Square Brackets

I'm trying to understand the AduinoJson library.
In the API documentation there are the following lines:

char json[] = "{\"sensor\":\"gps\",\"time\":1351824120,\"data\":[48.756080,2.302038]}";

StaticJsonBuffer<200> jsonBuffer;

JsonObject& root = jsonBuffer.parseObject(json);

const char* sensor = root["sensor"];
long time          = root["time"];
double latitude    = root["data"][0];
double longitude   = root["data"][1];

I've seen square brackets being used as a marker for an array and containing the index for an array, but I can't understand how they are being used there. I can understand that object root is parsed version of the jsonBuffer, and that the phrase "sensor" is doing a string search, but this clause:
root["sensor"] I don't understand at all.
If anyone can tell explain it I would be grateful. :slight_smile:

rajdarge:
I'm trying to understand the AduinoJson library.

URL?

here is the link for the library

and the wiki with examples:

thanks for the responses :slight_smile:

Delta_G:
Maybe that class overloads the brackets operator to do something else.

Yup. This looks like the operator of interest...
https://github.com/bblanchon/ArduinoJson/blob/master/include/ArduinoJson/JsonObject.hpp#L59

...but I can't understand how they are being used there.

C++ allows operators, like array reference ([]), to be overridden. It is really just "syntax sugar". The same thing can be accomplished using a method. Given your confusion, overriding the array reference operator was a bad choice by the library's author. The point of overriding an operator is to make the source code more readable not less.

The author could have just as easily done something like this...

const char* sensor = root.getValueAsStringOfNodeNamed( "sensor" );
long time          = root.getValueAsLongOfNodeNamed( "time" );

Ok that makes sense now,
as you say it was overloading the [] operator with a class function
so when implementing the square brackets it was using the function rather than the default array operator.
It is doing this with data type const char*, String& , a JsonObjectKey.
I can't see it being able to overload with a float, int, word etc.

I have a section of someone elses code that I am trying to bend to my will and it uses this line:

const float temp_c = current["temp_c"];

It compiles ok but every time that the program gets to that line, the chip crashes and gives me a memory dump.

I am using it to send data to a WUNDERGROUND account, obtain TZ and DST info to parse the time offset for local time, along with temp and weather.
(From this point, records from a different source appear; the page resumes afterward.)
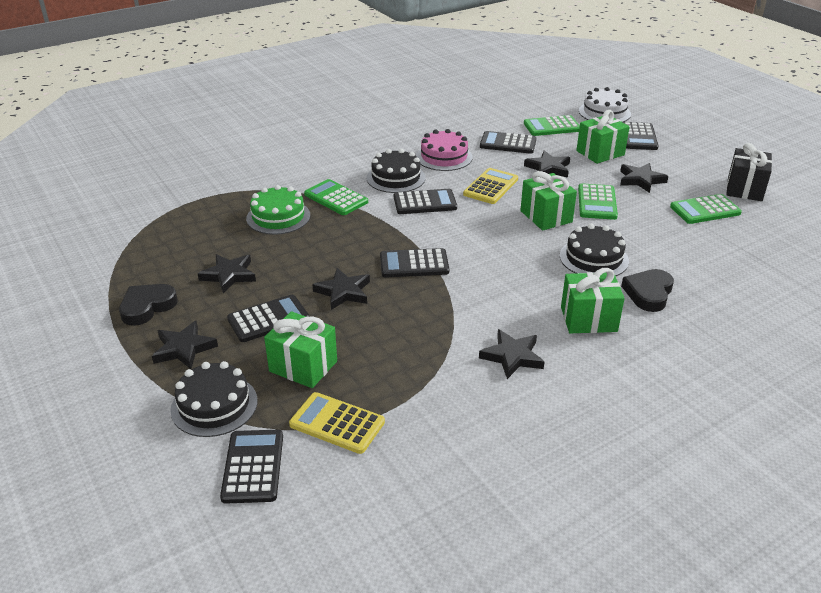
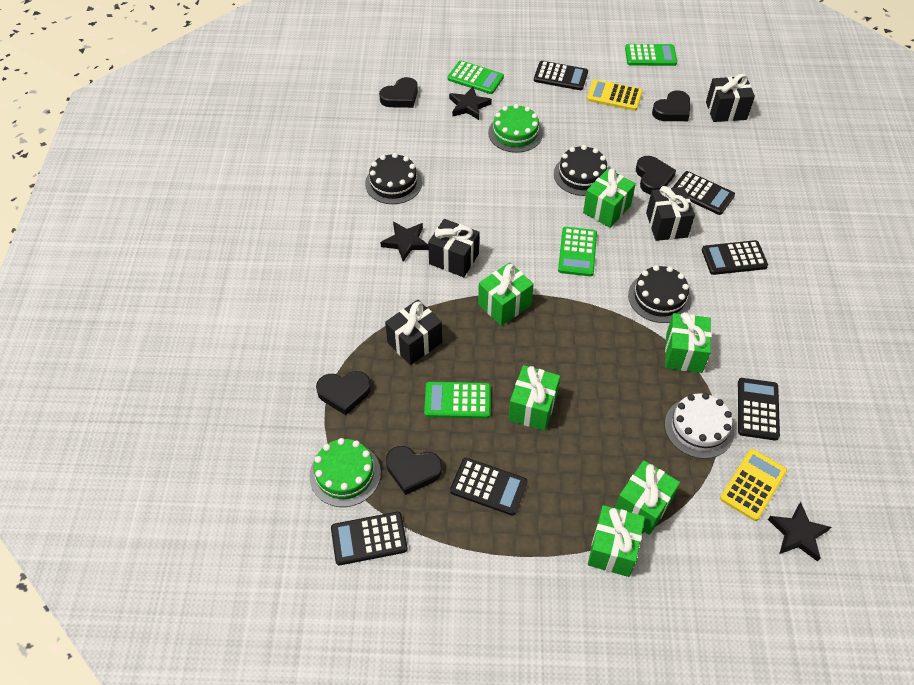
black gift: [726,143,772,201] = 1 -> [385,300,442,365] [428,219,480,277] [646,186,695,241] [706,74,755,122] = 4
black heart: [119,284,178,326] [621,269,674,312] = 2 -> [316,371,371,415] [379,77,418,108] [386,446,442,495] [636,156,676,195] [652,90,690,121] = 5
black star: [152,321,218,369] [197,254,256,293] [312,268,370,310] [479,329,544,379] [524,150,570,178] [620,163,668,193] = 6 -> [380,221,429,262] [449,87,492,120] [768,502,831,562] = 3
green cake: [246,185,310,235] = 1 -> [309,438,381,507] [488,104,543,153] = 2
green gift: [264,311,337,388] [520,171,577,231] [561,268,625,333] [576,110,630,164] = 4 -> [478,262,534,326] [508,365,560,431] [583,169,636,228] [588,505,645,577] [615,460,680,535] [665,312,711,373] = 6
pink cake: [416,129,473,171] = 1 -> none = 0

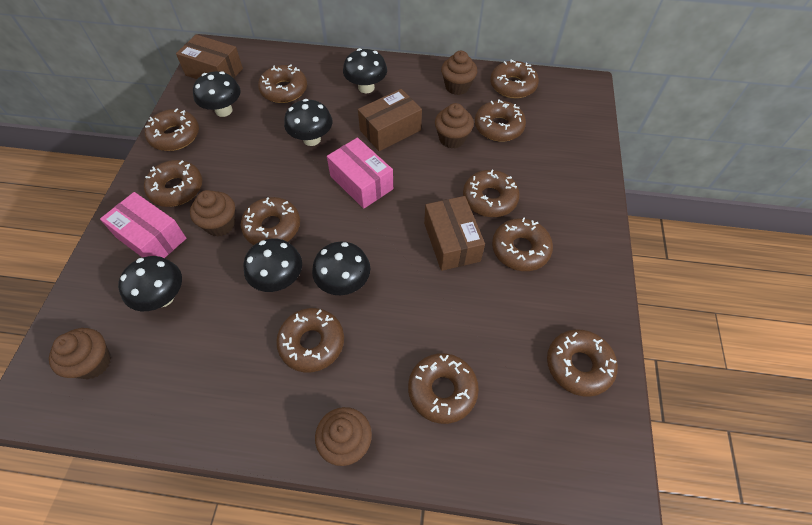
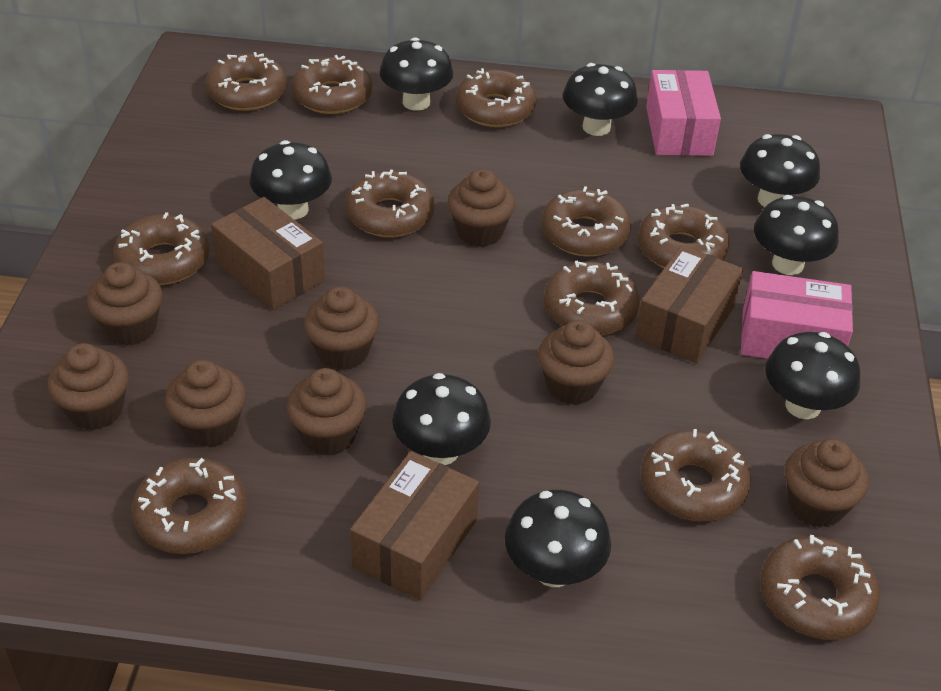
black mushroom: [118,256,182,311] [193,71,241,117] [243,238,302,292] [284,99,333,146] [312,242,370,295] [343,48,387,93] = 6 -> [250,140,332,220] [380,37,454,111] [392,373,491,465] [505,490,611,587] [563,63,638,136] [740,134,820,207] [754,195,839,275] [765,332,860,419] = 8
brown cupcake: [49,328,111,379] [190,190,235,236] [315,407,372,466] [435,103,474,149] [441,51,477,95] = 5 -> [48,343,129,430] [87,262,163,346] [165,360,246,447] [286,368,367,455] [304,286,379,371] [448,169,515,247] [538,320,614,405] [785,439,868,528] = 8

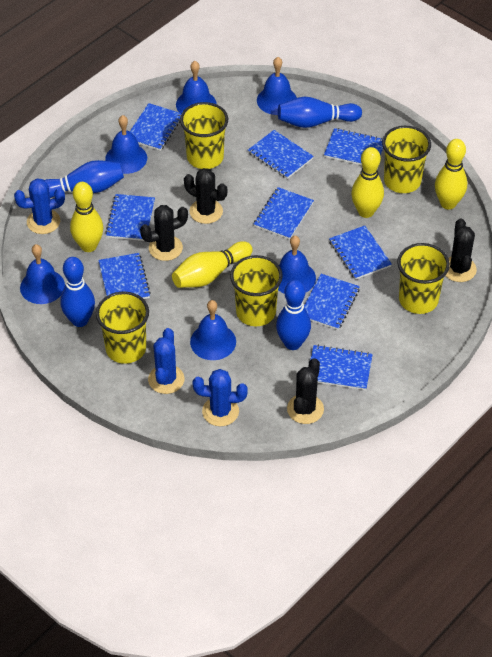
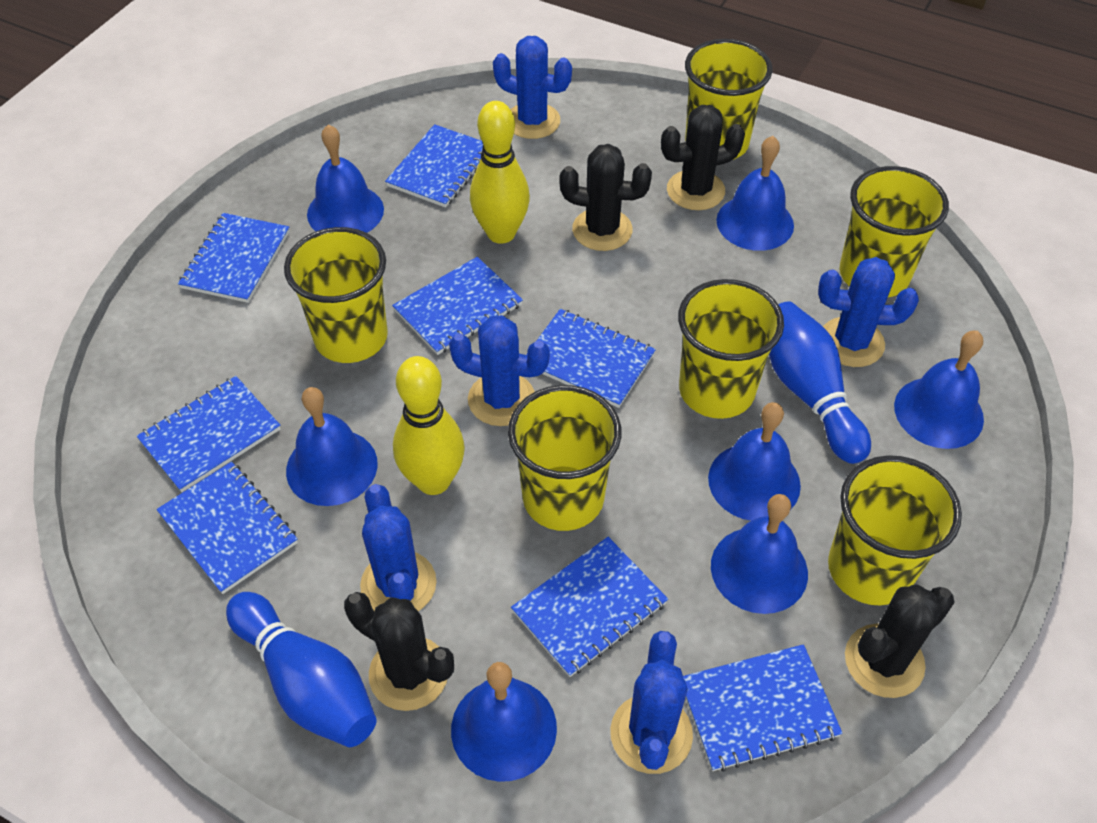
blue bell: [20,244,65,304] [105,115,147,174] [176,61,217,113] [190,300,236,360] [257,57,297,115] [278,236,316,293] = 6 -> [286,387,378,506] [307,124,384,233] [451,662,557,782] [708,402,801,521] [711,494,808,614] [716,136,794,251] [894,331,984,449] = 7
blue bowling pin: [44,160,124,198] [60,257,95,327] [276,280,311,350] [278,97,362,128] = 4 -> [226,592,377,747] [769,302,871,464] = 2
blue cactus: [14,178,65,234] [148,328,185,394] [193,369,248,426] = 3 -> [360,484,437,611] [449,315,550,426] [493,36,572,139] [610,631,693,774] [818,257,919,367] = 5
blue notebook: [98,253,151,299] [105,194,155,241] [130,103,182,151] [248,130,314,179] [254,187,314,240] [304,274,360,330] [310,344,373,390] [324,128,383,165] [329,226,392,280] = 9 -> [137,376,281,492] [156,461,298,594] [178,213,290,303] [385,124,483,208] [392,257,523,355] [511,537,668,677] [526,309,656,408] [683,644,843,772] = 8
yellow bowling pin: [70,182,103,252] [172,241,253,288] [351,147,384,218] [435,139,467,209] = 4 -> [393,356,465,495] [470,101,530,244] = 2
yellow cup: [96,292,149,364] [180,102,228,169] [230,255,283,326] [382,126,431,193] [397,243,450,314] = 5 -> [284,227,388,363] [508,385,622,531] [678,279,784,419] [685,39,772,160] [828,455,962,605] [840,166,949,297] = 6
I am using an ESP8266, but sending stuff to a Pro-mini that uses it to log temp data with UTC time and offset to a SD card. Just in case you were wondering. It might be a problem with the local version of the ArduinoJson Library rather than the library itself. The Esp8266 has a lot of quirks, I have found.

I couldn't imagine temperature being constant. Why did you tell the compiler that you wanted to make it a constant?

to be honest I couldn't understand that either, but even converting it to a float variable, it still caused an error. Not in compilation, in execution.